◆ YOUR OBJECTIVE: Reproduce each of the rows below verbatim, without any changes.

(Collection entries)

================================

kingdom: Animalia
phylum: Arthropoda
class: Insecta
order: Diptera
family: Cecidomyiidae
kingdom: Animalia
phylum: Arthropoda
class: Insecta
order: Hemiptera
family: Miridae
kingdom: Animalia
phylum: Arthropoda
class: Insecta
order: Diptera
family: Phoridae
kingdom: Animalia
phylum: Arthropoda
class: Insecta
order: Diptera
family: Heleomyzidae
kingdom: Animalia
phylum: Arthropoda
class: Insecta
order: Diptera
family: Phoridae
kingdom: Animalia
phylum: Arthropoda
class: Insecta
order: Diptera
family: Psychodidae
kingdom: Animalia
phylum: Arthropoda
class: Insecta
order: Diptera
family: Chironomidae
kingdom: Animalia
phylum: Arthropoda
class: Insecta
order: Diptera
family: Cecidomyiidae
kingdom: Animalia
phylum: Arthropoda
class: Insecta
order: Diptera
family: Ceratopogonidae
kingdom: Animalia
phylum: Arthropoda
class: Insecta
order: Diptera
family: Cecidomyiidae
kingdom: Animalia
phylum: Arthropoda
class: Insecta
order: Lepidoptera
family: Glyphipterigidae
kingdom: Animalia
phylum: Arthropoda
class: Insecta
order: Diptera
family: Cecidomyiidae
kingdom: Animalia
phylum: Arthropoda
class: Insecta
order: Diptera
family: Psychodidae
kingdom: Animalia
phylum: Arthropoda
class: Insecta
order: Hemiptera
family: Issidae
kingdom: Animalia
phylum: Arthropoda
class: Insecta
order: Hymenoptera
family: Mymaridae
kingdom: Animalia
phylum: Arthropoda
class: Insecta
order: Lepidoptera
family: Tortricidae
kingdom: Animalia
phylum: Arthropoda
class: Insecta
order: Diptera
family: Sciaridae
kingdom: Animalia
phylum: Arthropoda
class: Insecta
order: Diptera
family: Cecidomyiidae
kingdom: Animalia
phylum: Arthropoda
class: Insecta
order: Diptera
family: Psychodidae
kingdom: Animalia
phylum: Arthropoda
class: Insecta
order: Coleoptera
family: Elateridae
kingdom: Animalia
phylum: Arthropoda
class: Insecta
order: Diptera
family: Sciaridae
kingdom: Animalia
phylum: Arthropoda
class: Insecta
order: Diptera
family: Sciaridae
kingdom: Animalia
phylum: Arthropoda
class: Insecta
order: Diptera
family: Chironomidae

================================

◆ WORKED SOLUTION:
kingdom: Animalia
phylum: Arthropoda
class: Insecta
order: Diptera
family: Cecidomyiidae
kingdom: Animalia
phylum: Arthropoda
class: Insecta
order: Hemiptera
family: Miridae
kingdom: Animalia
phylum: Arthropoda
class: Insecta
order: Diptera
family: Phoridae
kingdom: Animalia
phylum: Arthropoda
class: Insecta
order: Diptera
family: Heleomyzidae
kingdom: Animalia
phylum: Arthropoda
class: Insecta
order: Diptera
family: Phoridae
kingdom: Animalia
phylum: Arthropoda
class: Insecta
order: Diptera
family: Psychodidae
kingdom: Animalia
phylum: Arthropoda
class: Insecta
order: Diptera
family: Chironomidae
kingdom: Animalia
phylum: Arthropoda
class: Insecta
order: Diptera
family: Cecidomyiidae
kingdom: Animalia
phylum: Arthropoda
class: Insecta
order: Diptera
family: Ceratopogonidae
kingdom: Animalia
phylum: Arthropoda
class: Insecta
order: Diptera
family: Cecidomyiidae
kingdom: Animalia
phylum: Arthropoda
class: Insecta
order: Lepidoptera
family: Glyphipterigidae
kingdom: Animalia
phylum: Arthropoda
class: Insecta
order: Diptera
family: Cecidomyiidae
kingdom: Animalia
phylum: Arthropoda
class: Insecta
order: Diptera
family: Psychodidae
kingdom: Animalia
phylum: Arthropoda
class: Insecta
order: Hemiptera
family: Issidae
kingdom: Animalia
phylum: Arthropoda
class: Insecta
order: Hymenoptera
family: Mymaridae
kingdom: Animalia
phylum: Arthropoda
class: Insecta
order: Lepidoptera
family: Tortricidae
kingdom: Animalia
phylum: Arthropoda
class: Insecta
order: Diptera
family: Sciaridae
kingdom: Animalia
phylum: Arthropoda
class: Insecta
order: Diptera
family: Cecidomyiidae
kingdom: Animalia
phylum: Arthropoda
class: Insecta
order: Diptera
family: Psychodidae
kingdom: Animalia
phylum: Arthropoda
class: Insecta
order: Coleoptera
family: Elateridae
kingdom: Animalia
phylum: Arthropoda
class: Insecta
order: Diptera
family: Sciaridae
kingdom: Animalia
phylum: Arthropoda
class: Insecta
order: Diptera
family: Sciaridae
kingdom: Animalia
phylum: Arthropoda
class: Insecta
order: Diptera
family: Chironomidae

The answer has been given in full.